Лис встретил ее неласково. «Милый Лис, прости меня, меня похитили разбойники, заперли в темницу, мне было так страшно, я так рвалась к тебе, но запоры были такие крепкие, но вокруг было так темно. Прости меня, милый Лис, я…, я никогда больше не буду видеться с Псом. Ну, пожалуйста, прости меня».
— Бедная моя Лиса, ты столько всего натерпелась, — воскликнул Лис, — а я еще сержусь на тебя.
И он простил ее. И она не пришла вечером к Псу. А если бы не простил, то пришла бы. Ведь Пес такой милый.
«Ты меня предала», — писал Пес в прощальном письме. «Я не могу так больше жить, прости, если можешь». Пес вычитал эту фразу в одной очень хорошей старой книге. Там, герой, когда его покинула любимая, «ушел из жизни навсегда». Пес не очень представлял себе куда ушел герой, но это было так красиво сказано, что он решил тоже уйти красиво и написал об этом Лисе.
Как только Лиса получила письмо, она бросилась к Псу.
— Я люблю тебя!, — воскликнула она с порога.
— Значит ты хочешь быть со мной?
— Да, — сказала Лиса.
— Нам никого не надо кроме друг друга?
— Да, — сказала Лиса.
— И ты уйдешь от Лиса?
Лиса молчала.
— Ведь так?
Лиса молчала.
— Скажи, не мучай меня, ведь ты уйдешь от него?
— Нет, — тихо сказала Лиса.
Лев, Львица и Тигр — неклассический треугольник
У старого Льва была жена — молодая красивая Львица. Лев тоже был красивый, старый и красивый. Мощная грива, царственная осанка и все прочее, что полагается старому, но красивому Льву. Львица мужа любила. Во-первых, он Лев, во-вторых, он муж, и потом — мощная грива, царственная осанка и все прочее, что полагается в таких случаях. У Льва был секретарь и советник — Тигр. Разумеется, молодой красавец, разумеется, большой подхалим и, конечно же, волочился за всеми придворными дамами. Когда-то он ухаживал даже за Львицей, но успеха у неё не имел. «Во-первых, — рассуждала Львица, — он не Лев, во-вторых он не муж, и потом — без гривы и осанка не та». И Тигр отступился, испугался, наверное.
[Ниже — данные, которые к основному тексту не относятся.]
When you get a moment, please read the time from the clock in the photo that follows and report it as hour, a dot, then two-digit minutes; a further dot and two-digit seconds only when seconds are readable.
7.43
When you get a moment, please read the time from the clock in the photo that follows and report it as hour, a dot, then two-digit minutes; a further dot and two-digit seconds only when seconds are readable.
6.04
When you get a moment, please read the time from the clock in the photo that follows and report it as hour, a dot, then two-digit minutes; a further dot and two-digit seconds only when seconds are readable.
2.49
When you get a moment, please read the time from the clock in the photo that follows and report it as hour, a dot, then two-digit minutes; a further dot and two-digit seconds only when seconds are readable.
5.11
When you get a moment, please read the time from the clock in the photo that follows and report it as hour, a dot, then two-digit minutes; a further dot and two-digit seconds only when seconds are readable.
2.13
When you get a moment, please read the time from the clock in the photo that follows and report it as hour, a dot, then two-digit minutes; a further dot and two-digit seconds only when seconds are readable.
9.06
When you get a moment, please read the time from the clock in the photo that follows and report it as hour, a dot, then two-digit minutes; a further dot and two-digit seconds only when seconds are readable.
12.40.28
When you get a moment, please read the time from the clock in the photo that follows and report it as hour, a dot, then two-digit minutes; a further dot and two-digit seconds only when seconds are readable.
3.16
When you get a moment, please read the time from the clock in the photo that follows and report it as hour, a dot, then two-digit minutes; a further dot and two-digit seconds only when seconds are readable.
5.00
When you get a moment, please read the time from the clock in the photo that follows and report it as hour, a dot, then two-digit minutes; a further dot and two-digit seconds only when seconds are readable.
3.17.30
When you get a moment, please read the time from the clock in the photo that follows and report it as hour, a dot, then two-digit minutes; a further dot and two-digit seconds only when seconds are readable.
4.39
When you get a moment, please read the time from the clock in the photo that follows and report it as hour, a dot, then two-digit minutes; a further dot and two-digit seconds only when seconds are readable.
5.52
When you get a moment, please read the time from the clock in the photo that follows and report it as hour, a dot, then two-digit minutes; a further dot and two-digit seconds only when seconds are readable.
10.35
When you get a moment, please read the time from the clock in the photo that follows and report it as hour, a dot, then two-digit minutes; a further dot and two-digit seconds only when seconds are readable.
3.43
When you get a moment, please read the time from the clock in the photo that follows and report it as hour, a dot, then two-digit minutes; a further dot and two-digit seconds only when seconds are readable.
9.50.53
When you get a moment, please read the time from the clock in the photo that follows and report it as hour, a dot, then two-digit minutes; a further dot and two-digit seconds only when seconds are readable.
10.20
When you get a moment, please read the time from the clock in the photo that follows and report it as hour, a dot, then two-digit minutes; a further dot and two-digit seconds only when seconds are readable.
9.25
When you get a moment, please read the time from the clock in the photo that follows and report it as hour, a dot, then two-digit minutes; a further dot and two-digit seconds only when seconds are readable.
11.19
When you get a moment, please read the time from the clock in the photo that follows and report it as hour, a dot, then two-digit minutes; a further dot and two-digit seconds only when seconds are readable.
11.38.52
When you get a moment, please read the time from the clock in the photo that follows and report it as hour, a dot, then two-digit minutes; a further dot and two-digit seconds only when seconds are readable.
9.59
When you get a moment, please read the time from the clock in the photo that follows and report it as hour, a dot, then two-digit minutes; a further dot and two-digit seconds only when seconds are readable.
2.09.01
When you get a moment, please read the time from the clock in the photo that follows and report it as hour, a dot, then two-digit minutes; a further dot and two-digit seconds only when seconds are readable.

Не Льва, конечно, а трудностей, Тигр их страсть, как не любил.
Самое странное во всей этой истории было то, что Лев не любил свою жену. Лев вообще никого не любил. Разве что себя немножко, — все-таки Лев, грива, осанка и все прочее. Ему по должности не полагалось никого любить, жену для морального облика иметь полагалось, а вот любить — нет. Он видел, как Тигр безуспешно ухаживает за Львицей, подсмеивался надо ним и жалел его. Хотя жалеть Льву тоже не полагалось по должности, выслушивать жалобы да, полагалось, а жалеть — нет, не полагалось.
Как-то раз вызвал Лев своего секретаря красавца Тигра, и сказал ему: «Я знаю, что ты ухаживал за моей женой». «Что Вы, монсеньор, как можно, да я…, да Вы…, да Ваша Львица…». «Полно, я ведь и не сержусь вовсе, даже наоборот — рад. Хотя радоваться мне запрещено законом…, впрочем сердиться — тоже». «Но ведь я не…», «Отставить!», — рявкнул Лев, и Тигр вытянулся в струнку. Лев успокоился и продолжал: «Считается, что каждый старый Лев, женатый на молоденькой Львице и имеющий секретарем молодого красавца Тигра, должен иметь рога. Обязан просто. Без рогов ему не удобно, стыдно как-то, могут подумать, что у него жена не красавица, или, чего доброго, секретарь растяпа. Так что слушай. Завтра утром я уезжаю в соседнее царство с дружеским официальным визитом, для отдыха, лечения, ну и для объявления войны. Меня не будет неделю, семь дней, семь суток, значит и семь ночей. Чтоб когда я вернулся, ты чтобы…, в общем, чтобы у меня были рога… Приказ ясен?». «Так точно, — сказал Тигр, -но если…»… «Никаких если, кроме одного: если ты меня ослушаешься, я прикажу тебя казнить! Аудиенция закончена».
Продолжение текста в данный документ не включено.